Per tutto c’è il suo momento, un tempo per ogni cosa sotto il cielo. (Qo 3,1)
לַכֹּ֖ל זְמָ֑ן וְעֵ֥ת לְכָל־חֵ֖פֶץ תַּ֥חַת הַשָּׁמָֽיִם
Τοῖς πᾶσιν χρόνος, καὶ καιρὸς τῷ παντὶ πράγματι ὑπὸ τὸν οὐρανόν.
Omnia tempus habent, et suis spatiis transeunt universa sub cælo.
Qoelet era un attento osservatore della vita, e forse ne ha tratto pieno vantaggio. Conosceva il sapore dell’abbondanza e il dolore della mancanza.
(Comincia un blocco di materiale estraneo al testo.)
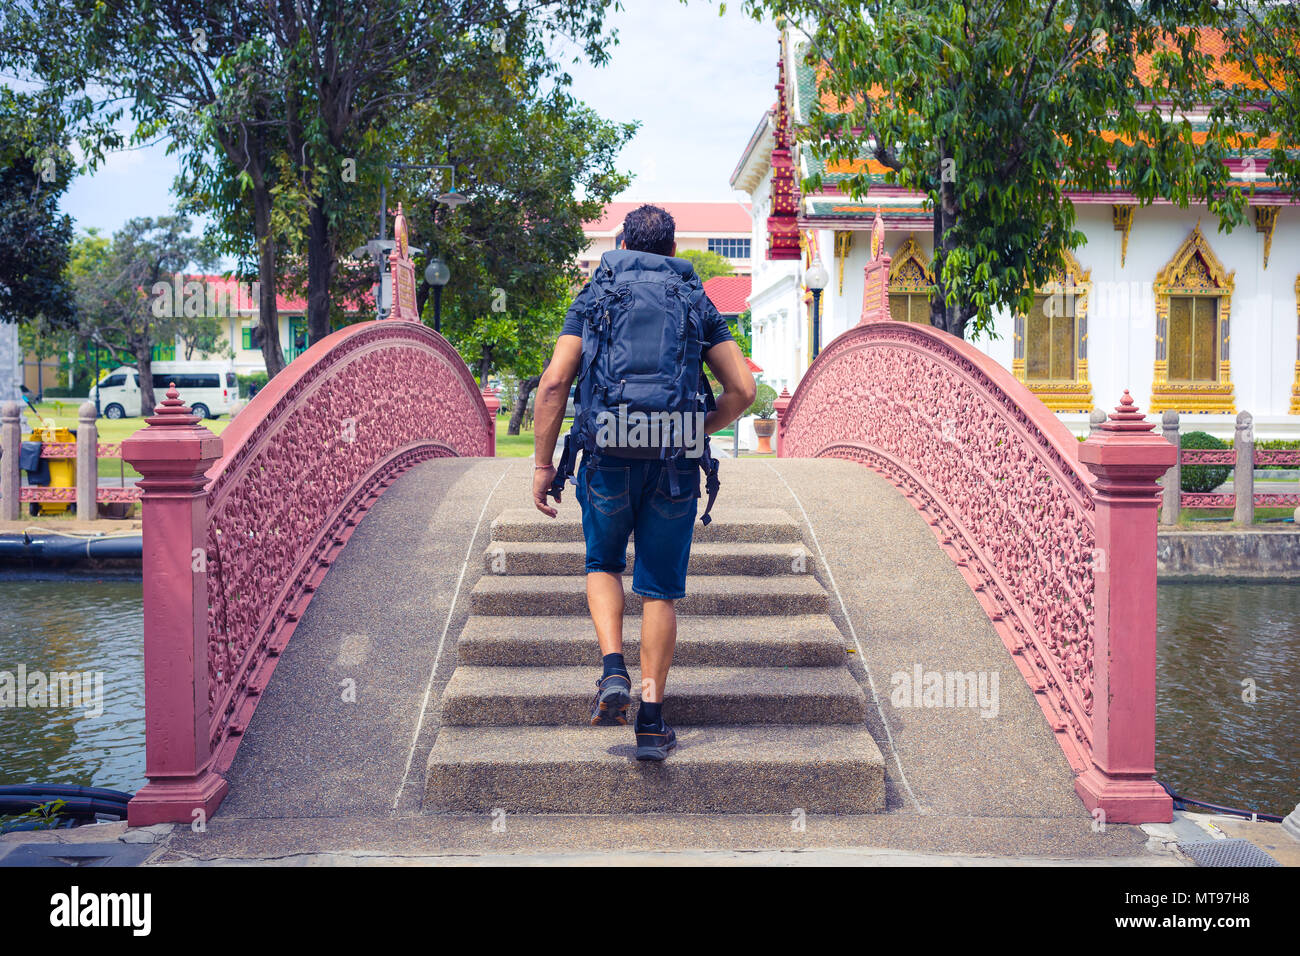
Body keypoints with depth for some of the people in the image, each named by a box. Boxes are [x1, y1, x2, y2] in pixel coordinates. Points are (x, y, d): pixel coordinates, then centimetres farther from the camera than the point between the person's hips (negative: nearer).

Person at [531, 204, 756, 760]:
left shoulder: (595, 296, 10)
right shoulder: (698, 302, 14)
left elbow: (553, 384, -1)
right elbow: (742, 389, 6)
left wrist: (543, 465, 2)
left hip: (608, 460, -1)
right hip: (675, 464, 1)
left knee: (603, 564, 23)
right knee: (660, 589, 11)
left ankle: (614, 670, 2)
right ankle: (651, 721, 10)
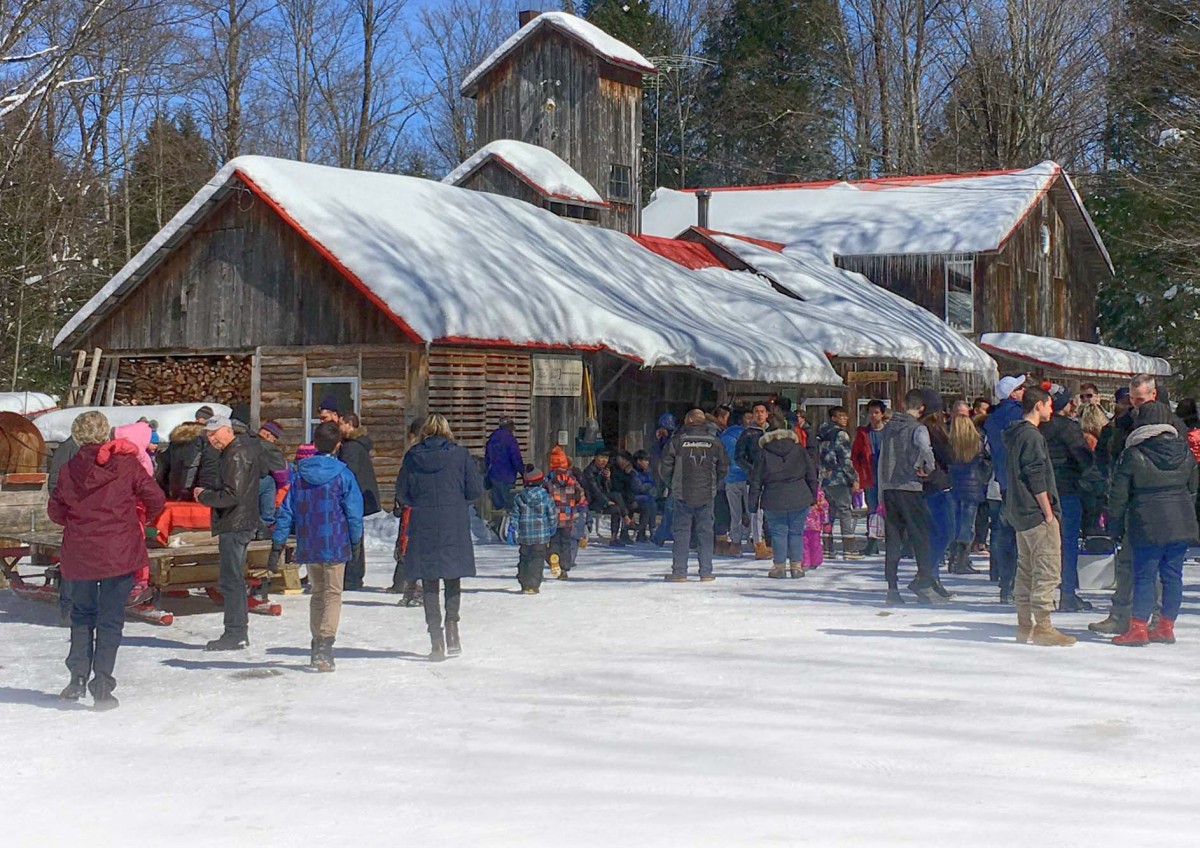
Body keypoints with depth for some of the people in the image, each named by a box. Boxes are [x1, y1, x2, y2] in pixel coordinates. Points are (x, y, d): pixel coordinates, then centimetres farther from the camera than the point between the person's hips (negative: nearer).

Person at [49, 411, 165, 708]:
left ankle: (78, 675, 13)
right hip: (118, 553, -2)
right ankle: (101, 686, -1)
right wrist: (146, 514, 18)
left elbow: (55, 511, 7)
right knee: (110, 619, 4)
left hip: (78, 554, 2)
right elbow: (155, 499, -4)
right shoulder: (126, 464, -5)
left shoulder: (69, 470, 0)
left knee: (81, 615, 20)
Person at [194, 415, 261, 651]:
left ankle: (235, 634, -5)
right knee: (235, 579, 16)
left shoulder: (237, 455, -16)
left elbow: (231, 496, -22)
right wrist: (208, 494, 6)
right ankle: (240, 632, 23)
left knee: (230, 580, -7)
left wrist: (204, 496, -9)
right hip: (238, 524, 11)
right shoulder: (241, 449, 16)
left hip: (235, 525, -11)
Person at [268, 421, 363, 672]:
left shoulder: (300, 474, 3)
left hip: (307, 547, 4)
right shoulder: (343, 475, -8)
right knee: (332, 594, 0)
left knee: (317, 593, 19)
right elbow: (354, 512, -6)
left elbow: (286, 511, 3)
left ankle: (317, 647, 24)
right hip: (335, 545, -4)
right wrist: (356, 542, 8)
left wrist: (277, 545, 6)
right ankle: (325, 644, -18)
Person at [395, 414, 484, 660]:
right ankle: (452, 626, 3)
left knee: (429, 583, 6)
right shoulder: (460, 454, -2)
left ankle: (436, 639, 0)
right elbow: (476, 490, -2)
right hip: (455, 525, 0)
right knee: (453, 579, 17)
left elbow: (402, 494, 3)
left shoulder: (412, 457, 1)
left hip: (423, 526, 0)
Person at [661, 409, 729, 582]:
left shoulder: (678, 441, -5)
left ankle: (679, 572, 1)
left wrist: (672, 485, 12)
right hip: (707, 495, 2)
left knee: (681, 532, 4)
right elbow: (724, 467, 6)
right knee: (705, 532, 8)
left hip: (683, 494, -2)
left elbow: (666, 467, -4)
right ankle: (706, 572, 7)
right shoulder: (714, 442, 2)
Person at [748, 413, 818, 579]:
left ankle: (780, 567, 6)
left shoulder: (764, 453, 0)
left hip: (774, 500, -1)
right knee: (796, 533, 10)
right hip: (799, 499, 2)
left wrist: (753, 503, 7)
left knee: (778, 533, 6)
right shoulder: (799, 449, 4)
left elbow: (756, 480, 1)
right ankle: (796, 566, 11)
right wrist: (813, 496, 18)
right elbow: (811, 475, 8)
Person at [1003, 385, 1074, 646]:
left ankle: (1025, 626, 15)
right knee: (1048, 570, -8)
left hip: (1019, 513, 10)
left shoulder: (1014, 435, 15)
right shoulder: (1032, 436, -14)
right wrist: (1048, 512, -15)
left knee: (1026, 570, 12)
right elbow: (1036, 478, -18)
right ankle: (1042, 627, -10)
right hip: (1037, 513, -10)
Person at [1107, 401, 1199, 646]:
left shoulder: (1132, 454, -8)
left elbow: (1119, 494, -4)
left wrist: (1116, 523, 6)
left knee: (1144, 576, 0)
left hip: (1148, 525, -4)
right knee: (1172, 575, 9)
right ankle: (1166, 627, 14)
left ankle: (1138, 628, 1)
Ha sperimentato tutto perché apprezzava il tempo come un dono. Gli attimi che passano, i giorni e gli anni, appartengono al passato, ma sono anche la ricchezza della memoria che si trasforma in saggezza. Leggendo le riflessioni di Qoelet, si scopre che non si tratta di una comprensione astratta del tempo, ma che è sempre il tempo di “qualcosa”. Oggi, il tempo è per me per raccontare tutto ciò che mi accade a Colui che è Eterno.